* _PROVIDED PASSAGE_
Segment Open
Furthermore, RT‐qPCR (Figure 4G and Table S7, Supporting Information) results showed that both COL1A1 and FN mRNA were significantly downregulated upon treatment with DHT, CT, GB, PCA and OA in LX‐2 cells, which was in accordance with the screening results. Subsequent evaluation using Western blot (WB) analysis (Table S8, Supporting Information) indicated that the five potent natural compounds exhibited a remarkable reduction in the protein levels of FN and COL1A1, as well as α‐SMA in TGF‐β‐stimulated LX‐2 cells, as depicted in Figure 4H, implying their possible anti‐fibrotic effect. Among them, DHT (10 µM), a key active ingredient from Salvia miltiorrhiza,^[ ³⁸ ^] was identified to show significant activity to reduce COL1A1 mRNA levels by 95.5%. The cytotoxicity assay (Figures S19 and S20, Supporting Information) demonstrates that DHT exerts a certain degree of toxicity on HSCs at a concentration of 10 µM but does not manifest cytotoxicity toward normal hepatocytes. Therefore, we hypothesize that the mechanism of mechanism of DHT on HSCs involves the downregulation of COL1A1 mRNA levels, inhibiting HSCs proliferation, which represents a potential therapeutic approach for treating liver fibrosis.

2.5. The mRNA Dynamics in Live Cells Respond to Natural Compound Treatment

Inspired by the satisfying results of screening compounds for alleviating liver fibrosis, the three pairs of probes were further investigated for spatiotemporal precise visualization of COL1A1 gene dynamics before and after drug treatment in the 20% FBS‐treated LX‐2 cells. RT‐qPCR results indicated that the COL1A1 mRNA expression in LX‐2 cells was significantly increased after treating with 20% FBS for 120 min (Figure S21, Supporting Information), thus natural compounds were chosen to add at 120 min (Figure 5A). The Z‐factor, a measure of assay quality, was calculated to be 0.61 according to the separation band (or signal window) between the positive and negative controls relative to their variability, indicating a reliable and reproducible screening system. DHT and PCA have been selected to serve as the leading and general compounds, respectively, for further investigation. As seen from Figure 5B and Video S1 (Supporting Information), bright green fluorescence was detected in LX‐2 cells, suggesting that the three pairs of RNA probes were self‐assembled into RNA Mango II structure induced by endogenous COL1A1 mRNA. During the application of 20% FBS, the dispersed COL1A1 mRNA fluorescent signal in individual cells rapidly increased and accumulated, which symbolized the activation of HSCs. Upon treatment of DHT or PCA for 50 min, the bright green fluorescence gradually decreased until it almost disappeared, indicating the effectiveness of DHT and PCA in downregulation of COL1A1 mRNA. Under the same experimental condition, DMSO‐treated control group remained highly fluorescent, further proving that the changes in the fluorescent signal were caused by natural compounds rather than by photobleaching.
Segment Closed
* _WORK ITEM A_
In the liver fibrosis passage, by what percentage did DHT at 10 µM reduce COL1A1 mRNA levels?
* _WORK ITEM B_
Proceed with the liver fibrosis passage, picking up right after its final sentence.

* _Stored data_
Segment Open
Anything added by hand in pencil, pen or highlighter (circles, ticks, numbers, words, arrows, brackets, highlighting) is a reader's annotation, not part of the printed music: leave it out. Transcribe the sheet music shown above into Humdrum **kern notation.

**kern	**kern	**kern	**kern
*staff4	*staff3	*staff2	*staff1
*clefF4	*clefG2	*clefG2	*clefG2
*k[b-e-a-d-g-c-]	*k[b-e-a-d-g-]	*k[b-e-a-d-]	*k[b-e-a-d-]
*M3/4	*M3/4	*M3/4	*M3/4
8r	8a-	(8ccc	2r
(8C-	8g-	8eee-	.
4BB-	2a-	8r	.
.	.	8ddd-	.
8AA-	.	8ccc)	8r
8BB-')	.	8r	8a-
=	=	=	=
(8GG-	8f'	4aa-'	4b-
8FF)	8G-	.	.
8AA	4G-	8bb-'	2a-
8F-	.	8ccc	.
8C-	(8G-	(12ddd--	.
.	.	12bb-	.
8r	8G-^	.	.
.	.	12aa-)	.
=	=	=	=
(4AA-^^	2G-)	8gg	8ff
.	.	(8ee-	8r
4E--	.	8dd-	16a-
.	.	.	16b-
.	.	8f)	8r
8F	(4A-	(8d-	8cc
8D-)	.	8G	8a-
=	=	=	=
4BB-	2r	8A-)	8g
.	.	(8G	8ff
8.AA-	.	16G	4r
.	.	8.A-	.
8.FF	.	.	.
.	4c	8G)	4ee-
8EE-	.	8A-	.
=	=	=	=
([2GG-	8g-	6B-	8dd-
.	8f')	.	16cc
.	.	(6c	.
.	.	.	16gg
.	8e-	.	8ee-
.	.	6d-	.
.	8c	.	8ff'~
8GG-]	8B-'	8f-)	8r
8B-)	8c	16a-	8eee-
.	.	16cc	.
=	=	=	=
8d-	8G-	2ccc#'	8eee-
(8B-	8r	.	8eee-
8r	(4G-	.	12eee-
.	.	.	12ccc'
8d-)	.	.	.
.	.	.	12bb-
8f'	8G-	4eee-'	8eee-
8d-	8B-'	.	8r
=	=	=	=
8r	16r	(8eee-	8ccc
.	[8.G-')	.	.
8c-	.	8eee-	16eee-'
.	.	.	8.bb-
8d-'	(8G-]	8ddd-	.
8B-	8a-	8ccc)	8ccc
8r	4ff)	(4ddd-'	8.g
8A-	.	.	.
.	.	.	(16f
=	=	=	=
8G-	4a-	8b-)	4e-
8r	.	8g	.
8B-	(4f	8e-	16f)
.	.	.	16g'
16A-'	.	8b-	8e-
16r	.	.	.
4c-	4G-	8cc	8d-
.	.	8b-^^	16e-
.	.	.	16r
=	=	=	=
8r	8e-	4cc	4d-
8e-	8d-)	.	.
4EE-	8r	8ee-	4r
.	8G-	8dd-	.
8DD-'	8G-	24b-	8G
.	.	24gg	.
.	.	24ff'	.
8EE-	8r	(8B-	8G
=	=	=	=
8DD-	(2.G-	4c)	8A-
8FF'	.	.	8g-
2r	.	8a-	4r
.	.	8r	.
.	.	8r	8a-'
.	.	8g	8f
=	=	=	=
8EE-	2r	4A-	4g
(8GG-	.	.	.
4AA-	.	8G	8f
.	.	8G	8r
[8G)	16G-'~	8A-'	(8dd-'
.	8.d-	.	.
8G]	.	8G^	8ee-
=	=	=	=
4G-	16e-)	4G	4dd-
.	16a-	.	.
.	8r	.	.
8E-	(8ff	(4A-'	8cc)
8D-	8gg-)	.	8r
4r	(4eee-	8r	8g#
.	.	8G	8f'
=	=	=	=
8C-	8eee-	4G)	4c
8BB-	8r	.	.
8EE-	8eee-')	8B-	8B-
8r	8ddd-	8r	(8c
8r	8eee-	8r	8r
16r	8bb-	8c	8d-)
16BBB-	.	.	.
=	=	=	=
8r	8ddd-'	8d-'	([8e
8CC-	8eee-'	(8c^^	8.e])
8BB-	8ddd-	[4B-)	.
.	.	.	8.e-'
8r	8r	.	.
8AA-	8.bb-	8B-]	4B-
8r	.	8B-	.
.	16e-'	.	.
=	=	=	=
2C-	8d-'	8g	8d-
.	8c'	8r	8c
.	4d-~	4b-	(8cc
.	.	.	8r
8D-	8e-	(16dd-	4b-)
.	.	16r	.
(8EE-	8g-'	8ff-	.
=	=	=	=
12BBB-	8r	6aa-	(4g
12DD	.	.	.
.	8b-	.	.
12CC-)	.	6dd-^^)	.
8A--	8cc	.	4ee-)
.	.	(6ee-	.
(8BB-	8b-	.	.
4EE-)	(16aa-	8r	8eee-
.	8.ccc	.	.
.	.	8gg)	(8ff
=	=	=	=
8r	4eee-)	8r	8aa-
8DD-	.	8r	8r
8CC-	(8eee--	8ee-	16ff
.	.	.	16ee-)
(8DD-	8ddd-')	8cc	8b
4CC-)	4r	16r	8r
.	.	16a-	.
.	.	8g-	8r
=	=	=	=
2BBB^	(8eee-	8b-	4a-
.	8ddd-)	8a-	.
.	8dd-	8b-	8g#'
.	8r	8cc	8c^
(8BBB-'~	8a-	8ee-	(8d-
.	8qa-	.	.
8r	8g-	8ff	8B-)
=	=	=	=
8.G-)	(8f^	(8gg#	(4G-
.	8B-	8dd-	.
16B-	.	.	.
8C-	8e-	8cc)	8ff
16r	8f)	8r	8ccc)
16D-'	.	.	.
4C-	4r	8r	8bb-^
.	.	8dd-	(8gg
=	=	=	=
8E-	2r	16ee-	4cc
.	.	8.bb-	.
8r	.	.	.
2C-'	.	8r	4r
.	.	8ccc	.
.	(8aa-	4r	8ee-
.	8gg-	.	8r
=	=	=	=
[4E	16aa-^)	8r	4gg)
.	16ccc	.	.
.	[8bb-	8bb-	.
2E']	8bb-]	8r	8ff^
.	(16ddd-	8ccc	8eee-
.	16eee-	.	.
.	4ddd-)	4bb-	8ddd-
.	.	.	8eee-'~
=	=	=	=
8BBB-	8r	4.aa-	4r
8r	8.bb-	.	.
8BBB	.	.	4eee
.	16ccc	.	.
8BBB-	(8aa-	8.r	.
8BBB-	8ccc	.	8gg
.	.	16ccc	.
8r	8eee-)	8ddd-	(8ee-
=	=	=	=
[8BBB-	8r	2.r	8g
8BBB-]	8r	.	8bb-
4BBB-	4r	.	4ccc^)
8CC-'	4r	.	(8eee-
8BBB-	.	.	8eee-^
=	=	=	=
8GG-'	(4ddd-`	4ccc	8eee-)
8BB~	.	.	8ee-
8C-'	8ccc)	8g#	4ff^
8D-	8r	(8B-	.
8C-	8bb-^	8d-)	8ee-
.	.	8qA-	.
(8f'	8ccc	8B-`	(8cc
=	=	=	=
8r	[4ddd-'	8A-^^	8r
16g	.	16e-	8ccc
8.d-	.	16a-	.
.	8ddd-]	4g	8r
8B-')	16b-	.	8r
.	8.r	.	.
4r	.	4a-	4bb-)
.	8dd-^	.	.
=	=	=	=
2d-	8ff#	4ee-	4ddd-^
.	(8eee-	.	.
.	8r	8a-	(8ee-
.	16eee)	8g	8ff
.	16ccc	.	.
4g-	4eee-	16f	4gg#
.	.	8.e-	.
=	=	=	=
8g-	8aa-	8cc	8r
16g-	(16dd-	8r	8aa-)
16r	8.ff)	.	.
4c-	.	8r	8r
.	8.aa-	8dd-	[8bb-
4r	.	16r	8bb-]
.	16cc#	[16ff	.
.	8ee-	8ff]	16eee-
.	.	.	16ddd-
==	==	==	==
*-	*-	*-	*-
Segment Closed
* _EXERCISE RESULT A_
By 95.5%.

* _EXERCISE RESULT B_
Time‐dependent imaging of *COL1A1* mRNA dynamics in live cells. A) Labeling *COL1A1* mRNA with our probes for live‐cell imaging. LX‐2 cells were treated with 20% FBS for 120 min, followed by the addition of 10 µM DHT or PCA for 30 min. B) Fluorescence images of *COL1A1* mRNA expression in LX‐2 cells treated under different conditions. LX‐2 cells were treated with DMSO, 10 µM DHT, or 10 µM PCA. Green dots represent *COL1A1* mRNA. Scale bar = 5 µm. C) Modelling of *COL1A1* mRNA expression based on our design. D) Fluorescence intensity changes of *COL1A1* mRNA expression of 20% FBS stimulated LX‐2 cells under different compounds treatment. E) The downregulation rate of *COL1A1* mRNA expression under DMSO, DHT, and PCA treatment.

Based on the imaging results, we predict that the trend of cellular fluorescence intensity will initially increase and then decrease, with the rate of decline for DHT being greater than that for PCA (Figure 5C) and then analyzed the fluorescence intensity of images in Figure 5B. In agreement with the hypothesis, the average fluorescence intensities of the green foci increased along with the increasing time in the first 0 to 120 min, and have varying degrees of reduction upon the addition of DHT or PCA, whereas the signal in the control remains high (Figure 5D), further indicating that the fluorescent signal was positively correlated with the level of COL1A1 mRNA. We further estimated the reduction rate on COL1A1 mRNA by quantifying the ratio of decreased signal from the probes in individual cells in real time. As seen in Figure 5E, as expected, DHT treatment induced a more significant decrease in the proposed probe signals of COL1A1 mRNA than that of PCA‐treated cells, while its expression in the control group was still rising, indicating its significant effect in alleviating liver fibrosis. These results demonstrate the ability of our probe to dynamically capture expression changes of mRNA, which hold great promise in clinical drug screening.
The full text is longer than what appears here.